Scientists outline strategy for AIDS cure
Paris, France: Calling the AIDS epidemic "the most important global health challenge in modern history," more than 50 top scientists pressed their case Monday for a drive to stop the killer disease in its tracks.
Anchored by Nobel Medicine laureate Francoise Barre-Sinoussi, the group unveiled an aggressive research strategy for an outright cure an objective once seen as unrealistic and out of reach.
"Not long ago, few considered the possibility that a cure for HIV infection could some day be possible," said Barre-Sinoussi, who in 1983 helped identify the mysterious virus that causes AIDS.
Today, "the search for a cure has become a top priority in HIV research," she said in a statement, hailing a "new optimism" among experts.
The blueprint is published in the journal Nature Medicine ahead of a meeting of specialists on July 18-22 at the 21st International AIDS Conference in Durban, South Africa.
The scientists take stock of many recent gains in treating the human immunodeficiency virus (HIV), but argue that the solution for ending the pandemic lies in a cure.
In 2004, AIDS deaths peaked at more than two million.
Last year, the toll was around 1.2 million lives a decline attributed in large part to the success of anti-retroviral (ART) drugs, which reduce the symptoms of people carrying the virus.
'Daunting' situation
But less than half of an estimated 37 million people worldwide living with HIV receive therapy.
Helping them to grasp that lifeline will require a huge, lifelong commitment.
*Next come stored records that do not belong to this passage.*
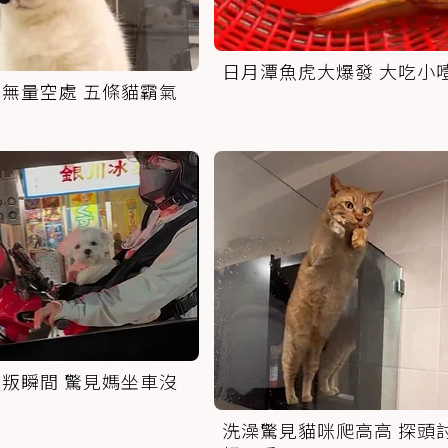
日月潭魚虎大爆發 大吃小
無量空處 五條貓霸氣
叛瞬間 驚見媽坐車沒
洗澡驚見貓咪爬高高 探頭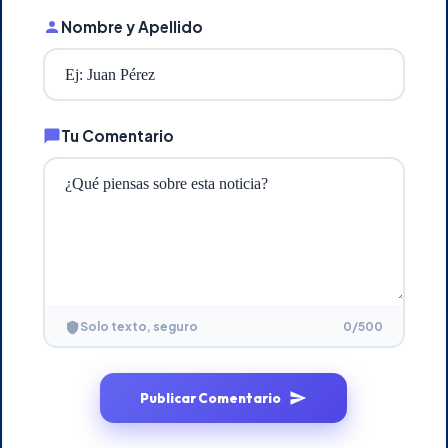
Nombre y Apellido
Tu Comentario
0
/500
Solo texto, seguro
Publicar Comentario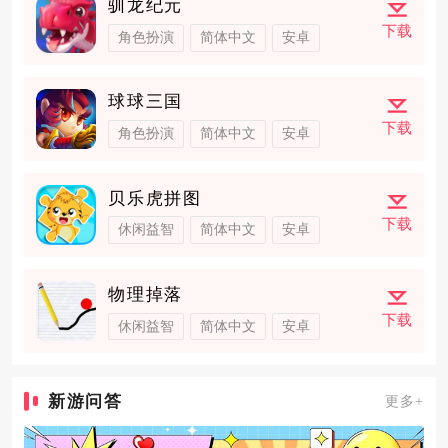
驯龙纪元
下载
角色扮演
简体中文
安卓
球球三国
下载
角色扮演
简体中文
安卓
贝乐虎拼图
下载
休闲益智
简体中文
安卓
物理掉落
下载
休闲益智
简体中文
安卓
新游问答
更多+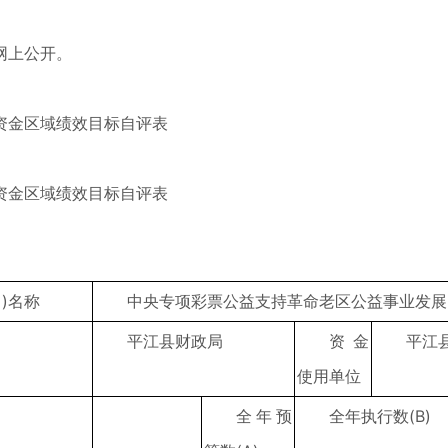
网上公开。
资金区域绩效目标自评表
资金区域绩效目标自评表
)名称
中央专项彩票公益支持革命老区公益事业发展
平江县财政局
资金
平江
使用单位
全年预
全年执行数(B)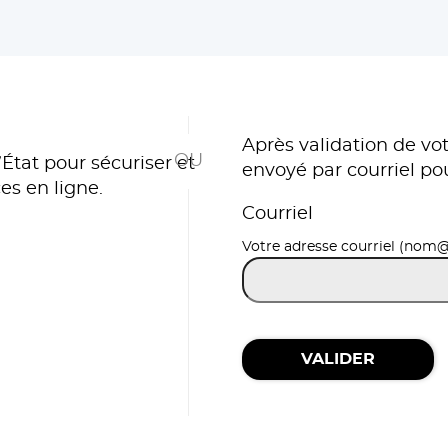
*
Après validation de vot
État pour sécuriser et
envoyé par courriel po
es en ligne.
Courriel
r avec FranceConnect
Votre adresse courriel (nom
VALIDER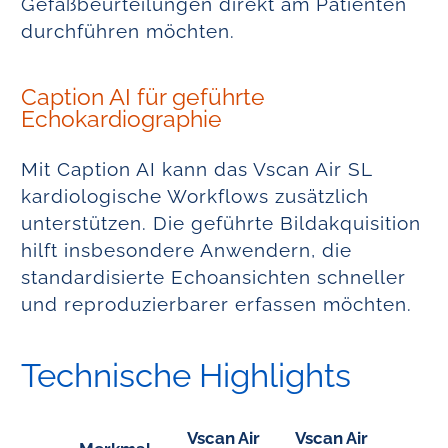
Gefäßbeurteilungen direkt am Patienten
durchführen möchten.
Caption AI für geführte
Echokardiographie
Mit Caption AI kann das Vscan Air SL
kardiologische Workflows zusätzlich
unterstützen. Die geführte Bildakquisition
hilft insbesondere Anwendern, die
standardisierte Echoansichten schneller
und reproduzierbarer erfassen möchten.
Technische Highlights
Vscan Air
Vscan Air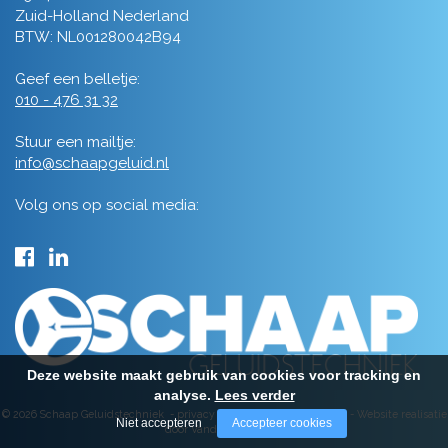
Zuid-Holland Nederland
BTW: NL001280042B94
Geef een belletje:
010 - 476 31 32
Stuur een mailtje:
info@schaapgeluid.nl
Volg ons op social media:
Deze website maakt gebruik van cookies voor tracking en
analyse.
Lees verder
© 2026 Schaap Geluidstechniek -
privacy
-
algemene voorwaarden
-
Website realisatie
Niet accepteren
Accepteer cookies
door Vanderperk Groep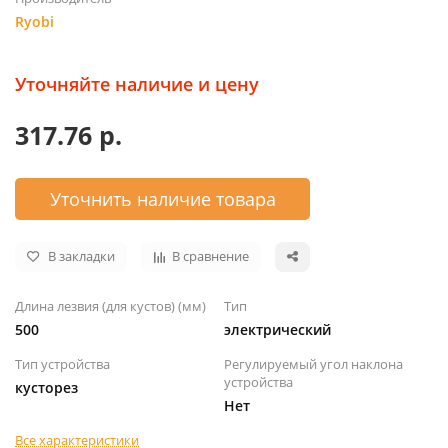
Ryobi
Уточняйте наличие и цену
317.76 р.
Уточнить наличие товара
В закладки
В сравнение
Длина лезвия (для кустов) (мм)
Тип
500
электрический
Тип устройства
Регулируемый угол наклона
устройства
кусторез
Нет
Все характеристики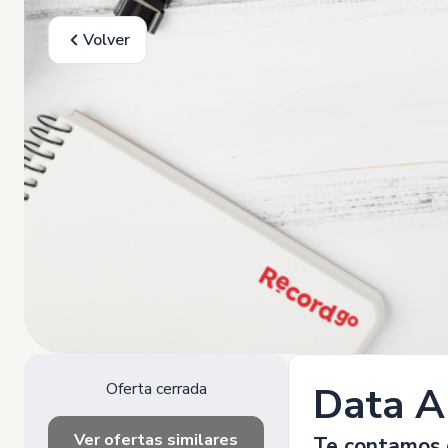
Volver
Oferta cerrada
Data A
Ver ofertas similares
Te contamos 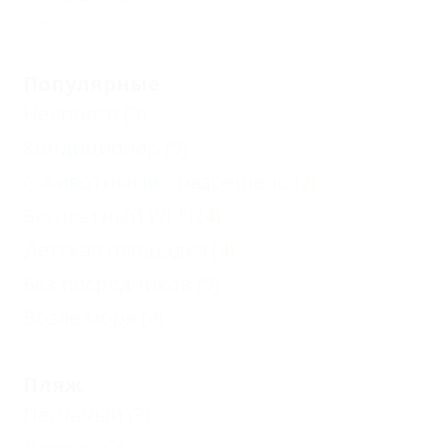
Еще
Популярные
Недорого
(3)
Кондиционер
(5)
С животными - разрешено
(2)
Бесплатный Wi-Fi
(4)
Детская площадка
(4)
Без посредников
(5)
Возле моря
(4)
Пляж
Песчаный
(3)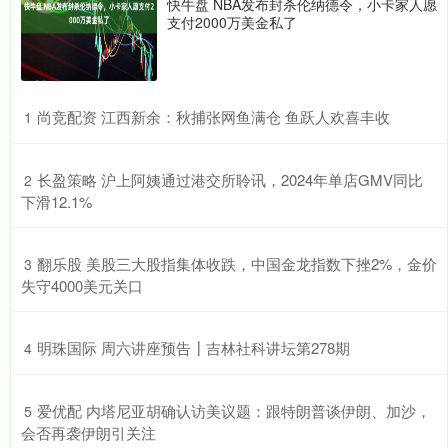
快牛盘 NBA发布封杀伦纳德令，小卡家人愿
支付2000万美金私了
​尚竞配资 江西新余：秋捕张网鱼满仓 鱼跃人欢喜丰收
1
​长盈策略 沪上阿姨通过港交所聆讯，2024年单店GMV同比
2
下滑12.1%
​翻乐股 美股三大股指集体收跌，中国金龙指数下挫2%，金价
3
失守4000美元关口
​明珠国际 周六讲座预告┃吉林社科讲坛第278期
4
​爱优配 内塔尼亚胡确认访美议题：跟特朗普谈伊朗、加沙，
5
会否再袭伊朗引关注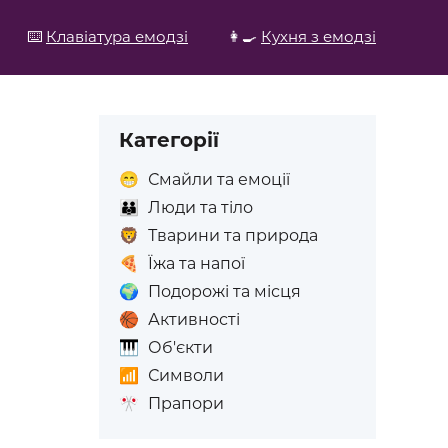
⌨️
Клавіатура емодзі
👩‍🍳
Кухня з емодзі
Категорії
😁
Смайли та емоції
👪
Люди та тіло
🦁
Тварини та природа
🍕
Їжа та напої
🌍
Подорожі та місця
🏀
Активності
🎹
Об'єкти
📶
Символи
🎌
Прапори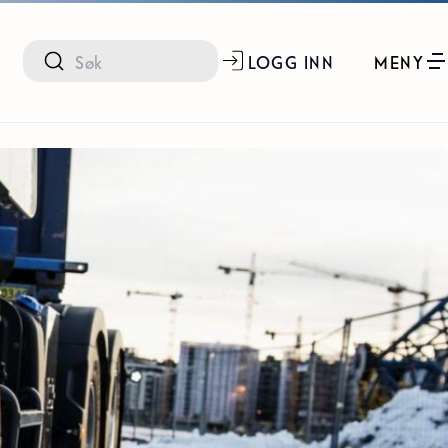
LOGG INN
MENY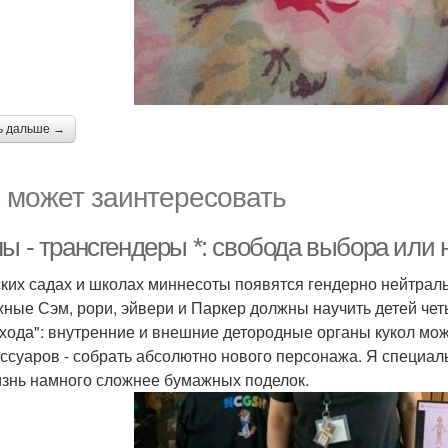
ь дальше →
 может заинтересовать
ы - трансгендеры *: свобода выбора или 
ских садах и школах миннесоты появятся гендерно нейтра
ные Сэм, рори, эйвери и Паркер должны научить детей чет
хода": внутренние и внешние детородные органы кукол мож
ессуаров - собрать абсолютно нового персонажа. Я специаль
изнь намного сложнее бумажных поделок.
On top of that, the powerful drugs can have toxic side-effects.
Those problems are "daunting" and the economic costs "might be unsustainable," the strategy warned.
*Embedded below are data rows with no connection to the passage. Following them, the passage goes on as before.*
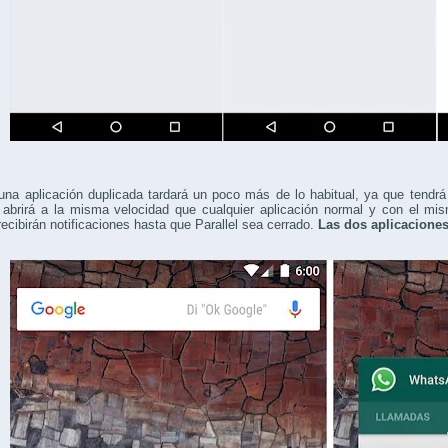
 una aplicación duplicada tardará un poco más de lo habitual, ya que tendr
 abrirá a la misma velocidad que cualquier aplicación normal y con el mi
recibirán notificaciones hasta que Parallel sea cerrado.
Las dos aplicaciones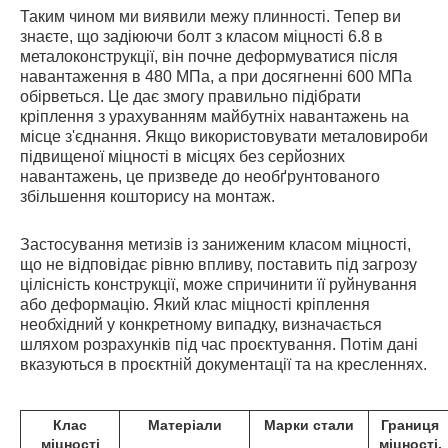
Таким чином ми виявили межу плинності. Тепер ви
знаєте, що задіюючи болт з класом міцності 6.8 в
металоконструкції, він почне деформуватися після
навантаження в 480 МПа, а при досягненні 600 МПа
обірветься. Це дає змогу правильно підібрати
кріплення з урахуванням майбутніх навантажень на
місце з'єднання. Якщо використовувати металовироби
підвищеної міцності в місцях без серйозних
навантажень, це призведе до необґрунтованого
збільшення кошторису на монтаж.
Застосування метизів із заниженим класом міцності,
що не відповідає рівню впливу, поставить під загрозу
цілісність конструкції, може спричинити її руйнування
або деформацію. Який клас міцності кріплення
необхідний у конкретному випадку, визначається
шляхом розрахунків під час проєктування. Потім дані
вказуються в проєктній документації та на кресленнях.
Клас
Матеріали
Марки стали
Границя
міцності
міцності,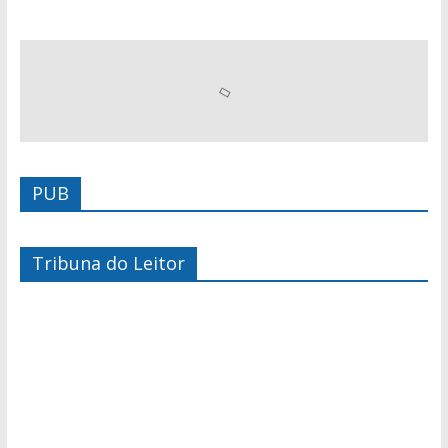
PUB
Tribuna do Leitor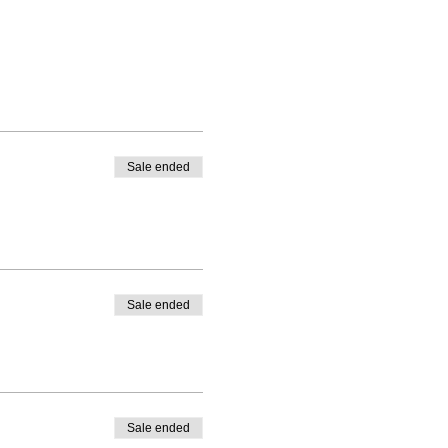
Sale ended
Sale ended
Sale ended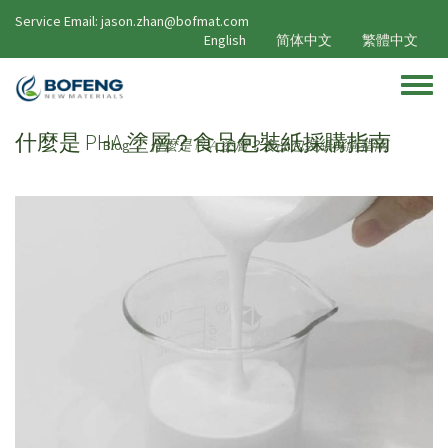
移至主內容
Service Email: jason.zhan@bofmat.com
English
简体中文
繁體中文
Toggle
什麼是 PHA 塗層？食品包裝紙採購指南
Blog
什麼是 PHA 塗層？食品包裝紙採購指南
/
As a result, preventing and destroying the virus should be top priorities.
On the prevention scoreboard, experimental vaccines show promise, but are probably years away.
As for eradication, scientists understand far better now how HIV remains barricaded in tissues such as the lymph nodes and the gut after being beaten back by ART therapy, the standard drug cocktail given to HIV patients.
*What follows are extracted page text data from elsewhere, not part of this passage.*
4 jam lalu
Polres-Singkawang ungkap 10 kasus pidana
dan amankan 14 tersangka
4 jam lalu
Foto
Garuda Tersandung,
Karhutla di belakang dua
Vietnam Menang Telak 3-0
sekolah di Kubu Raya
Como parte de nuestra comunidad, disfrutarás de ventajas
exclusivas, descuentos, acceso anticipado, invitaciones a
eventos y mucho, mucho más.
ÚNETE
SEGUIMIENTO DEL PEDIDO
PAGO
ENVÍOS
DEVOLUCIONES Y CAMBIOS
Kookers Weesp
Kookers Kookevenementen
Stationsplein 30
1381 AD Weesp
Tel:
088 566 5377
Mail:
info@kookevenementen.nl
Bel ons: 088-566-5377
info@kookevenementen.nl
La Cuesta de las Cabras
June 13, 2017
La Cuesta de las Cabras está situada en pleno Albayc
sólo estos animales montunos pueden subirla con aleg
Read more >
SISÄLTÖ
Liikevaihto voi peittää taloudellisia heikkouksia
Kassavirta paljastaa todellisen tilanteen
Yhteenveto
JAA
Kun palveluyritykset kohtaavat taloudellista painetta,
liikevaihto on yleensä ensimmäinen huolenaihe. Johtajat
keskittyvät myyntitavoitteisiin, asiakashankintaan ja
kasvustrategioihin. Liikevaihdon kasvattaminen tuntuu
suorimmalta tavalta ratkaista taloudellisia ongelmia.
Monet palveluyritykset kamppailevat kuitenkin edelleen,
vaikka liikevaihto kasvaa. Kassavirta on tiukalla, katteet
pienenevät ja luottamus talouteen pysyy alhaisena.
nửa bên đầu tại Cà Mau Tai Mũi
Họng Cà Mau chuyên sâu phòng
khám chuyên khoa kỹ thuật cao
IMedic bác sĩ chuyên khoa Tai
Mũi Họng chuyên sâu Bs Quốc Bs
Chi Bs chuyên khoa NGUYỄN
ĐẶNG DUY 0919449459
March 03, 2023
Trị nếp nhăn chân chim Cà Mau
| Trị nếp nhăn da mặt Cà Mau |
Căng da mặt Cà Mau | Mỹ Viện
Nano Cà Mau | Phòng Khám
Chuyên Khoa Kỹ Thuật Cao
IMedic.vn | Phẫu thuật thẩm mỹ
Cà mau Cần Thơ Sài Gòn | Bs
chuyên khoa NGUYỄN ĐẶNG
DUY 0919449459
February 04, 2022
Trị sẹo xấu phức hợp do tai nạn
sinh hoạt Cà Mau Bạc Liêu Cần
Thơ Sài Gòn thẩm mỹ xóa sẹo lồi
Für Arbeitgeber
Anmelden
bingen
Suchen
Research has found starting ART therapy early limits the ability of the virus to establish a redoubt.
The scientists also outline an array of tactics for identifying how the virus tucks itself away inside the human body, and methods for flushing it out and killing it.
But, they say, "the challenges... remain substantial," and there are still many pieces missing in the puzzle.
One prime target is so-called CD4-plus T cells.
These play a central role in the body's immune system, which defends against viral and microbial intruders.
HIV finds secret hideaways in long-lived "memory" versions of these cells, but how the virus does this is not fully understood.
Another objective is to strengthen the immune system.
Foot-soldiers known as "broadly neutralising antibodies" may be able to recognise these latently-infected cells, and then call on specialised "killer" cells to destroy them.
Better lab tools are needed, the scientists added, for measuring HIV persistence.
A common idea is that HIV only needs a few CD4-plus T cells to hideout. But sequencing of viral genomes suggest the disease's reservoir could be much larger.
Barre-Sinoussi launched the cure initiative in 2010 among a small group of scientists, some of whom were doubtful that eradicating HIV as opposed to holding it in check was feasible.
Two years later, the group developed its first long-term strategy, which is now being updated.
Global investment in finding a cure has risen from $88 million (80 million euros) in 2012 to $202 million (183 million euros) in 2015, most of which came from the US government.